Zeg ik tegen M.: Ik kan niet beginnen voor ik een eerste pakkende zin heb. Ze stroopt haar mouwen op en zegt stralend: Mary kwam er uit met een dikke voet. Ik: ‘Dat slaat nergens op, het moet over ons gaan.’ Zij weer: ‘Dat gaat over ons.’ Ik: ‘Genade hoe leg ik dat uit?’
Ze trekt haar schouders op en ik ga zuchtend naar boven om weer eens aan de
computer te gaan zitten. Zucht steun kreun. Kan ik het verhaal over ons
jubileum geschreven hebben voordat zij de mosselen klaar heeft?

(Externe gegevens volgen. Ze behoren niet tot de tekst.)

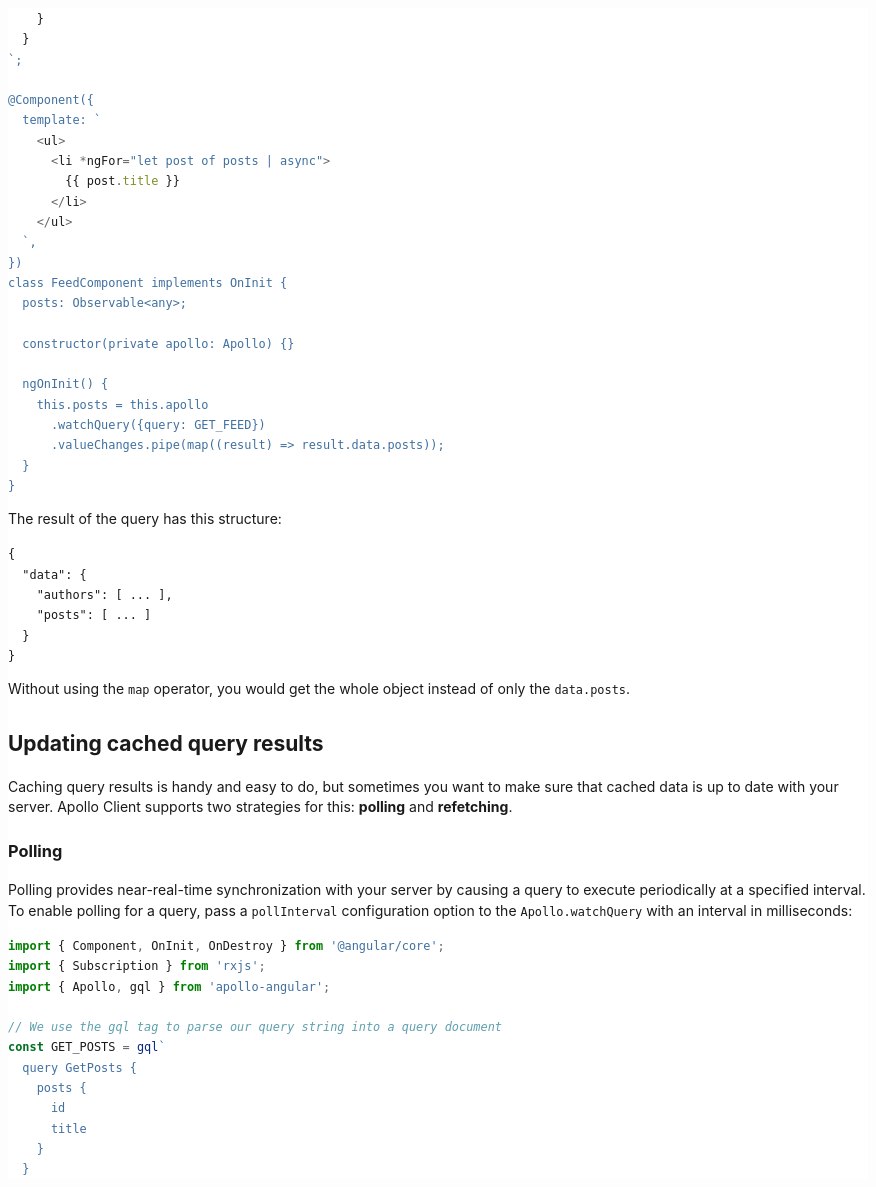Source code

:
 ```typescript
    }
  }
`;

@Component({
  template: `
    <ul>
      <li *ngFor="let post of posts | async">
        {{ post.title }}
      </li>
    </ul>
  `,
})
class FeedComponent implements OnInit {
  posts: Observable<any>;

  constructor(private apollo: Apollo) {}

  ngOnInit() {
    this.posts = this.apollo
      .watchQuery({query: GET_FEED})
      .valueChanges.pipe(map((result) => result.data.posts));
  }
}
```

The result of the query has this structure:

```typescripton
{
  "data": {
    "authors": [ ... ],
    "posts": [ ... ]
  }
}
```

Without using the `map` operator, you would get the whole object instead of only the
`data.posts`.

## Updating cached query results

Caching query results is handy and easy to do, but sometimes you want to make sure that cached data is up to date with your server. Apollo Client supports two strategies for this: **polling** and **refetching**.

### Polling

Polling provides near-real-time synchronization with your server by causing a query to execute periodically at a specified interval. To enable polling for a query, pass a `pollInterval` configuration option to the `Apollo.watchQuery` with an interval in milliseconds:

```typescript
import { Component, OnInit, OnDestroy } from '@angular/core';
import { Subscription } from 'rxjs';
import { Apollo, gql } from 'apollo-angular';

// We use the gql tag to parse our query string into a query document
const GET_POSTS = gql`
  query GetPosts {
    posts {
      id
      title
    }
  }
```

Vijfendertig jaar zij en ik.
Zo lang al en al zo lang leuk. Onze eerste ontmoeting was dus vijfendertig
jaar geleden in galerie Markt 17 in Enschede. Alle belangrijke mensen in ons
leven waren er bij. Carel mijn ex, zijn toenmalige vriendin Elaine (nu een
van onze liefste vriendinnen en zelfs meemoeder), Joris en Janine, onze
kinderen, voor wie mij nooit leest. De toenmalige lief van M. ene Marjoke en
mijn toenmalige lief Nan.
De tentoonstelling was in de feministische periode en heette dan ook Vrouw
Vrouw Vrouw en Werk. De opening zou door Annemarie Grewel gedaan worden en
daar had ik me hevig op verheugd. Voor de jongeren onder ons, een heel
beroemde mevrouw, joods en lesbisch. Wow. Maar zij kon niet. Dus werd er
geopend door een mevrouw die cultureel belangrijk was in Enschede. Weet niet
meer wie.
Ik stond een beetje te zonnen in de groep om me heen, toen er iemand
verscheen die zei: ‘Je hebt een rode stip.’ Ietwat verward legde ik mijn
handen op mijn wangen, want daar zou die lipstick wel op zitten. Wist ik
veel van rode stippen?
Dat was dus M. Ze smolt ter plekke van mijn gestuntel. Ze zei: ‘De kus is
verkocht!’ Werd ik helemaal rood? Ik denk het wel. Zij, toen directeur van
de arthotheek in Groningen, had haar gekocht. Een heel duur beeld van me,
heel dierbaar ook. Dat beeld staat nu al jaren hier in ons huis. Gelukkig.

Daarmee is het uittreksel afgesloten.